Write out the listing from the line with "pose: elev=304.0 azim=96.1" through the line with "Dot at: (222, 135)", shifting every coordinate that gives the dot's location in the second view up by 26. Leave the pictures out of your answer.
━━━━━ Data provided ━━━━━
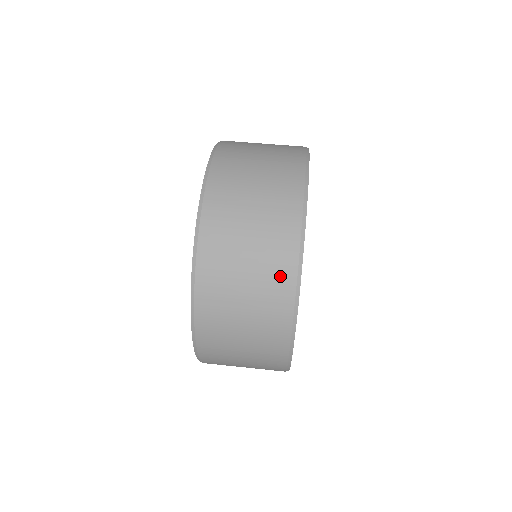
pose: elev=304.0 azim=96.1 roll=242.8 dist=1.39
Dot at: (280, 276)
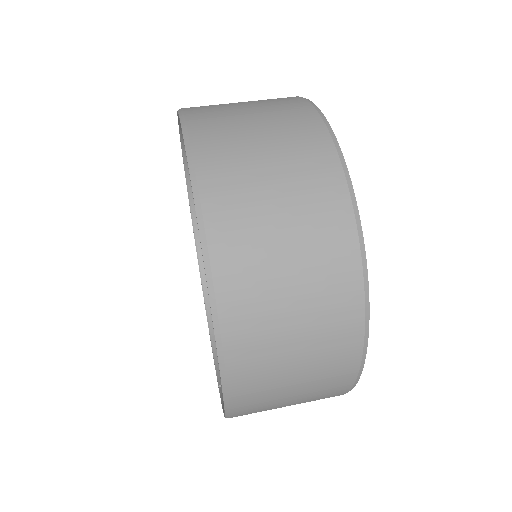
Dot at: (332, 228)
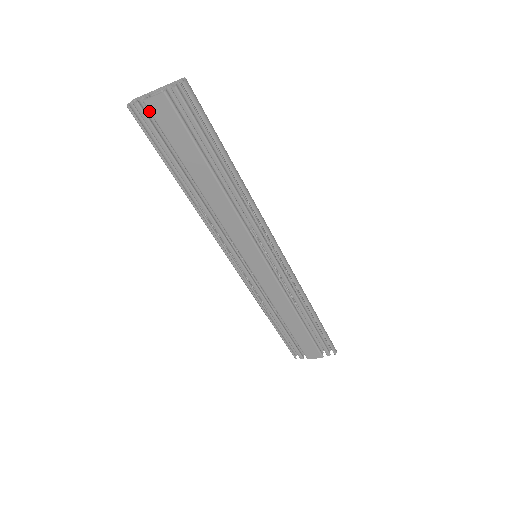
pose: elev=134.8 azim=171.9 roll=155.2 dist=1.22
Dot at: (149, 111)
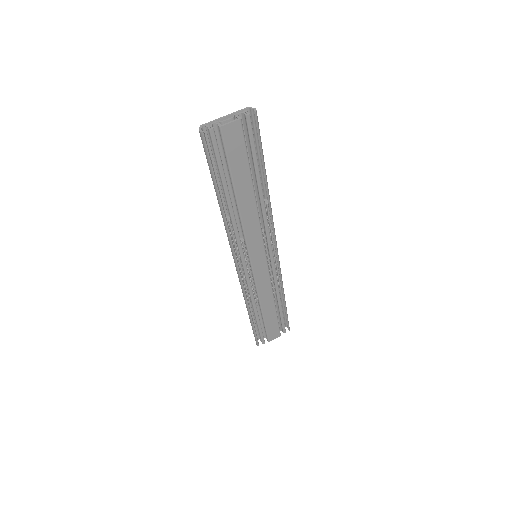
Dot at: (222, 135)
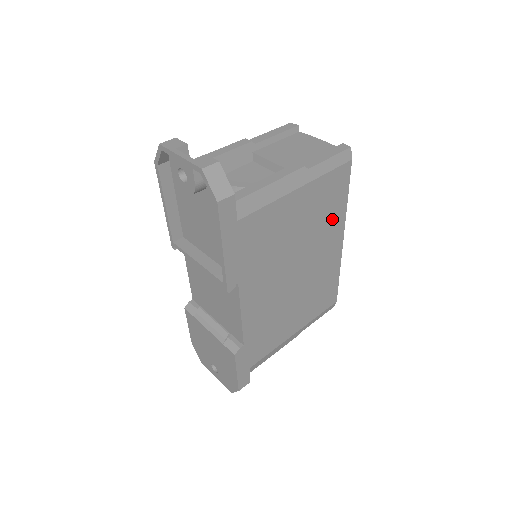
━━━━━
━━━━━ Data provided ━━━━━
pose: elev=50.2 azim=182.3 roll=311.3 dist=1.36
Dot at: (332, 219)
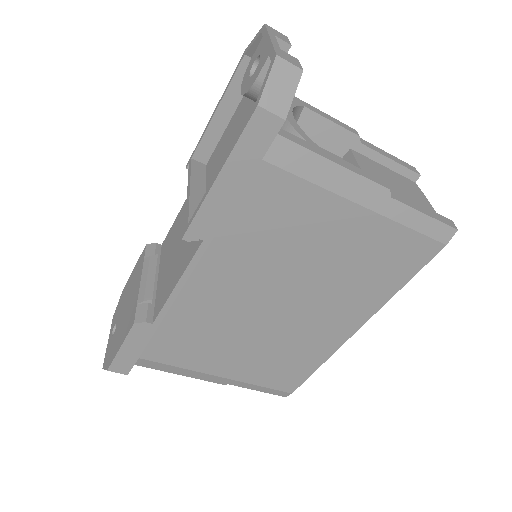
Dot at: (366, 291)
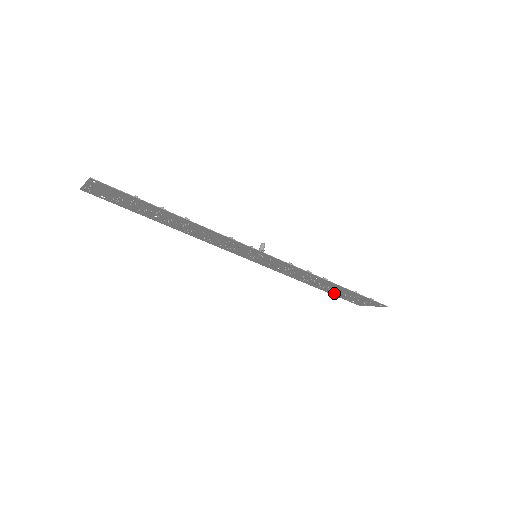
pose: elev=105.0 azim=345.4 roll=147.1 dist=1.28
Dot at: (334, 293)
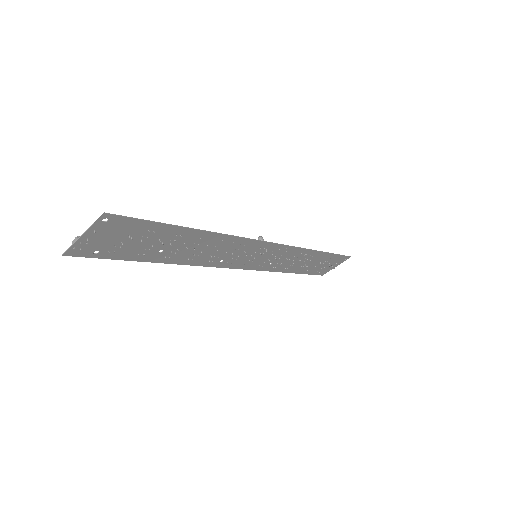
━━━━━
# Task response
pose: elev=304.0 azim=96.1 roll=242.8 dist=1.39
Dot at: (280, 276)
Dot at: (358, 254)
pose: elev=134.8 azim=171.9 roll=155.2 dist=1.22
Dot at: (149, 111)
Dot at: (248, 161)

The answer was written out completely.